Here’s an important update for you all: The Federal Aviation Administration (FAA) is currently not seeking any registration for Model Aircraft. You should keep in your minds that until now, the FAA has been regarding the Model Aircrafts and the hobbyist drones also known as the Small Unmanned Aircraft Systems (sUAS) as entirely different entities in the context of registration. We are expecting that soon enough we will be getting a registration template for Model Aircrafts as well. As it stands, we would still recommend you to get your drone registered with the authority following the information given below to stay on the safe side. As soon as we get more information on this matter, we will update our loyal readers at our earliest.
Also keep in mind that while the authority may not be demanding drones to get registered with them, but their rules and regulations are still intact. So, it does not mean that you can fly your drones even in No-Fly zones. Registration has stopped but the rules are still in place.
Now, let us get back to our actual topic of discussion. Legal aspects are not something that crosses the mind of a consumer as soon as he/she purchases a drone. Generally, a drone pilot will have things of following nature occupying his/her mind: the maximum altitude that can be attained by the machine; how long with the batteries last?; will it be able to capture the stunning images and videos that I have been vying for, for so long?; so on and so forth!
I am not sure how many of you would have cared about flying your drone legally having bought it just a day or two ago. As a matter of fact, there are not many drone owners out there in the United States who are aware of the fact that the FAA are the legal body in charge of ensuring that the drones are flown legitimately in the country. Once you come to know about this reality, the question that pops into the brains of all the dronies is whether they need to get their device registered with the FAA?
The answer to this question is more often than not, a simple Yes! In most of the cases, the drone owners have to get their drones registered with the Federal Aviation Administration.
Since, I am not looking to waste a lot of your time, so let’s just cut to the chase:
- Are an American resident or intend to fly your drone in American airspace?
- In addition to the payload, does your device weigh more than 0.55 pounds?
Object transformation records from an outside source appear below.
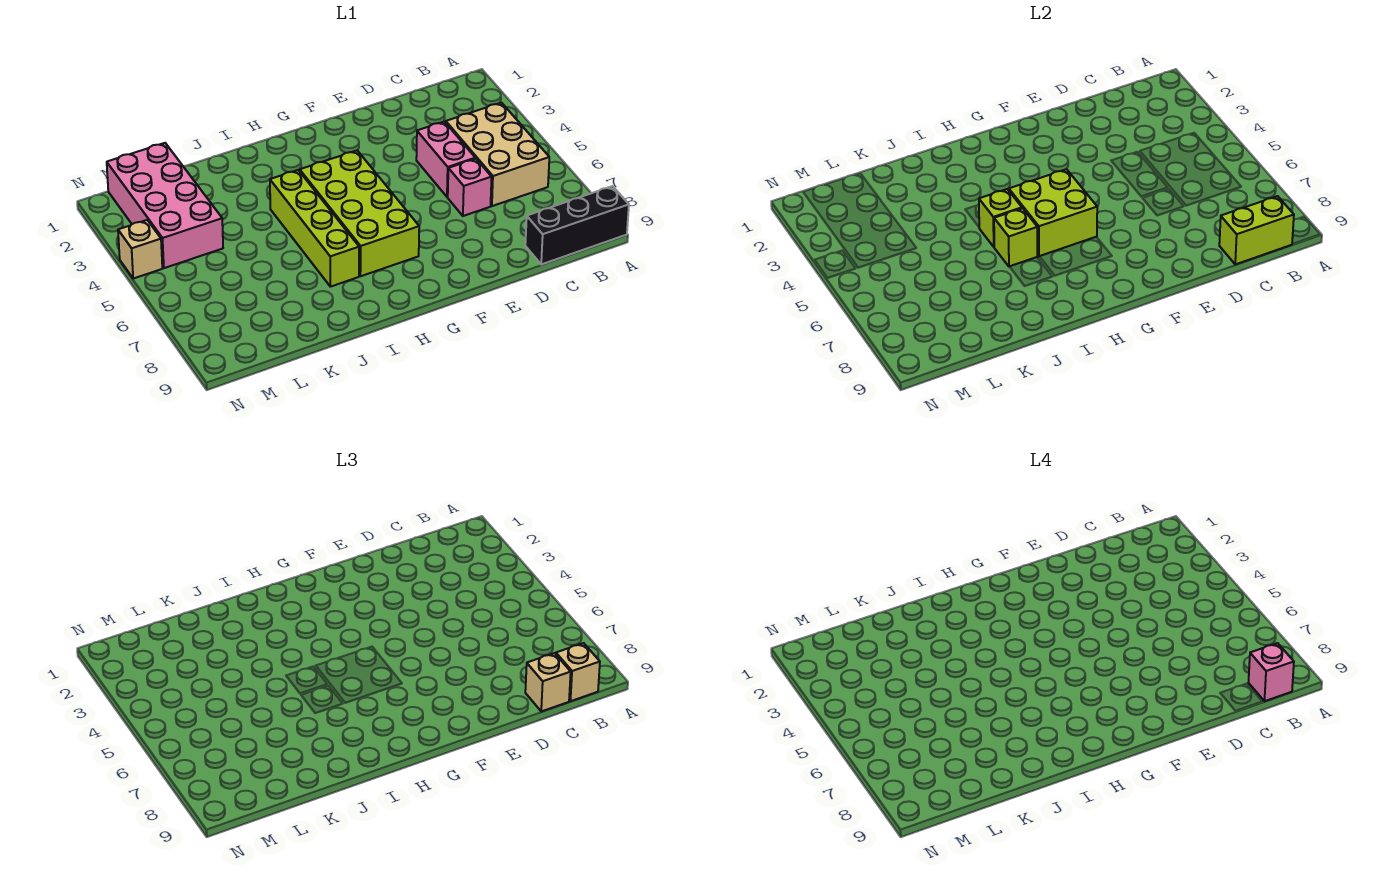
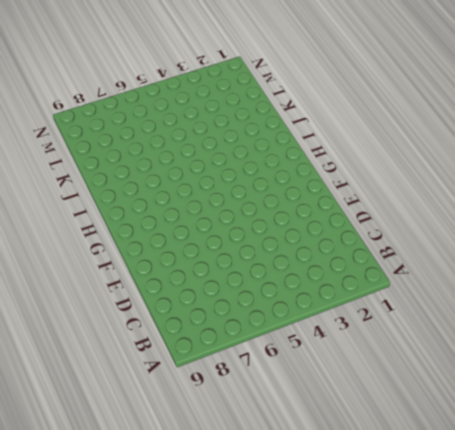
none -> black brick A9:C9 level 1
none -> tan brick B4:C6 level 1
none -> pink brick D4:D5 level 1

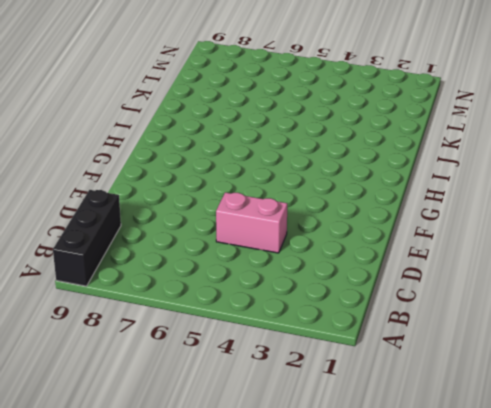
none -> tan brick B4:C6 level 1
none -> pink brick D6 level 1
none -> lime brick G4:H7 level 1

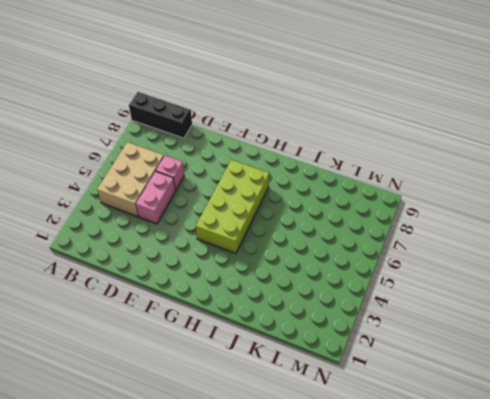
none -> lime brick I4:I7 level 1
none -> pink brick L1:M4 level 1
none -> tan brick N4 level 1

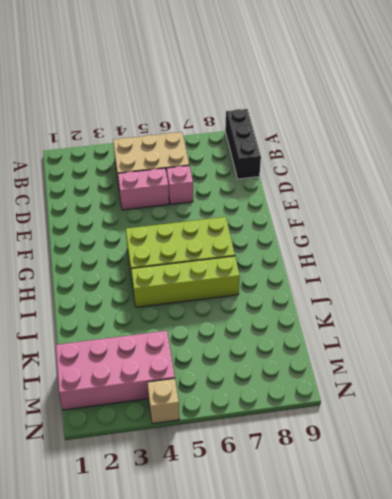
none -> lime brick B9:C9 level 2
none -> lime brick G5:H6 level 2
none -> lime brick I5 level 2

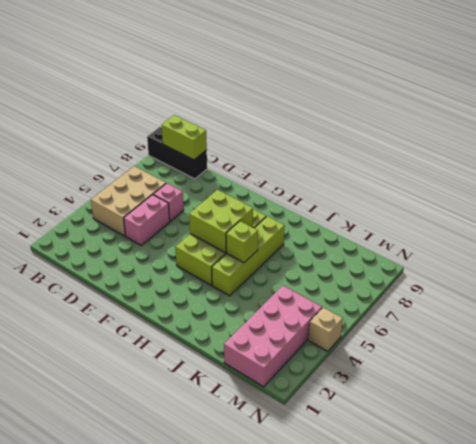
none -> lime brick I6 level 2
none -> tan brick B9 level 3
none -> tan brick C9 level 3

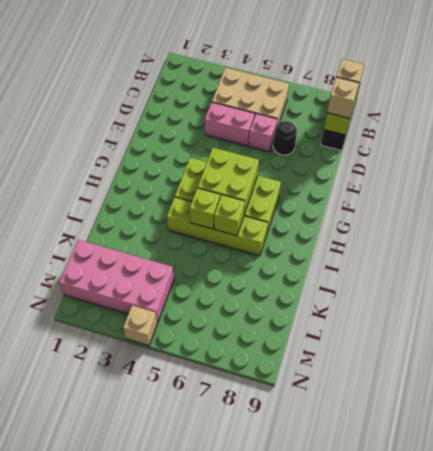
black round brick D7 level 1 -> none
none -> pink brick B9 level 4

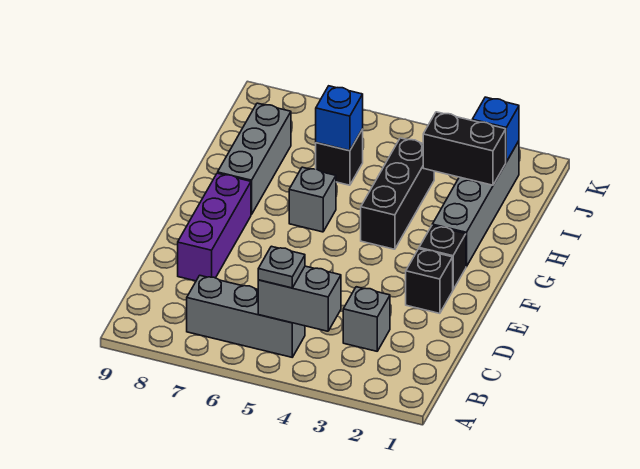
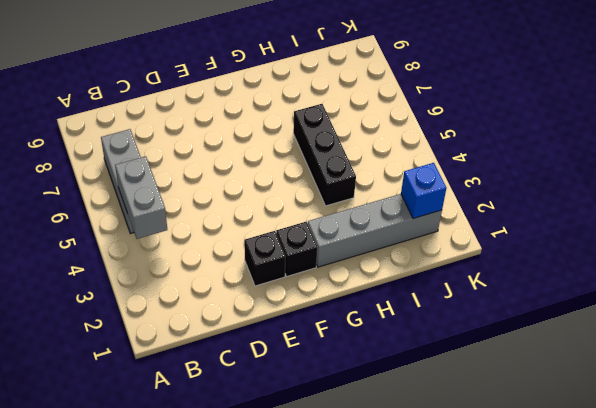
black brick H4:H6 level 1 -> black brick G4:I4 level 1
none -> grey brick C3 level 1
none -> purple brick D8:F8 level 1
none -> grey brick G6 level 1

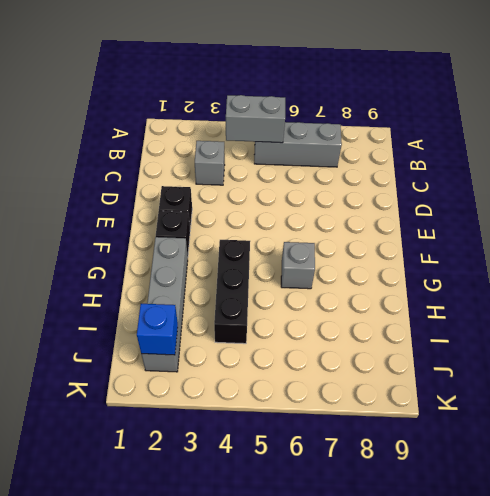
none -> purple brick D8:F8 level 1
none -> grey brick G8:I8 level 1
none -> black brick I6 level 1

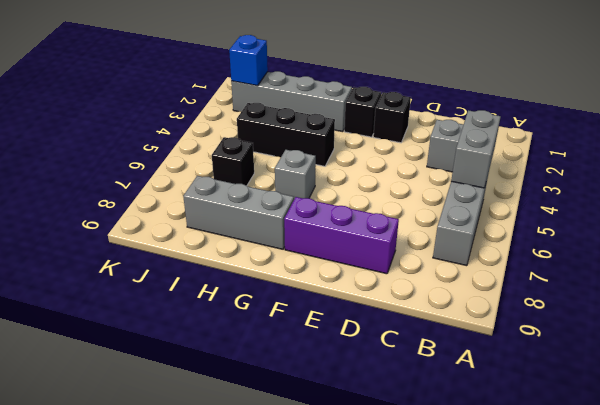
none -> black brick I2:I3 level 2
none -> blue brick I6 level 2
none -> grey plate B5 level 3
If the answer to both the questions is in affirmative, then you need to get your drone registered with the FAA. The registration will cost you just $5 and will be valid for 3 years.
Why get registered?
The FAA are especially concerned with all the devices that can be taken to the sky particularly because of the fact that they have the capability of causing harm to aircrafts in the airspace and human beings and properties down below on the ground. Moreover, we all know that drones can be utilized to invade one’s personal privacy or even threaten national security through their ability to capture aerial photographs and video footages of sensitive Government installations. In a nutshell, even if you are flying your drone in good faith but at a wrong location and a wrong time, you and your drone can prove to be of discomfort to the FAA and other law enforcement agencies. The FAA has formulated a registration process that will apprise the drone owners regarding drone safety measures to avoid any potential accidents.
Moreover, the FAA registration process is also about instilling a sense of responsibility among drone owners through transparency and accountability. I mean it becomes virtually impossible to detect who the pilot of a drone was if it is shot down in the grassy lawns of the White House which is definitely a no-fly zone. The FAA never wants to shot your drone down unless it is involved in some unscrupulous activities. The FAA registration number imprinted on your drone serves as the number plate of your car. Whether you like it or not, laws are laws!
How to get registered?
The registration process is just a piece of cake. You just ought to visit their website, if you are above 13 years of age and own a legal credit card, you can become a legal owner of your drone for the next 3 years.
I want to fly but have business in mind!
Hey, wait a minute! You cannot simply fly drone for business purposes straight away. You might get offended by it but you will have to get an additional license if you want to fly your drone and get paid for the services you render through it. It is actually based on the same premise that if you want to drive a car for your own-self, you get a normal license but if you want to drive your car commercially, you will have to acquire a special license.
With regard to drones, it is called the Remote Pilot Certificate that comes with a sUAS rating and is called as the Part 107.
We intend to delve into more detail with regard to Part 107 in the future. But to keep things short for now, remember that you will have to undergo some training and clear an examination to get hold of that license.
Off you go!
I hope you will have gained some insight into the subject through this post. To wrap it up, you will have to get your drone registered with FAA if you want to fly outside in the US airspace.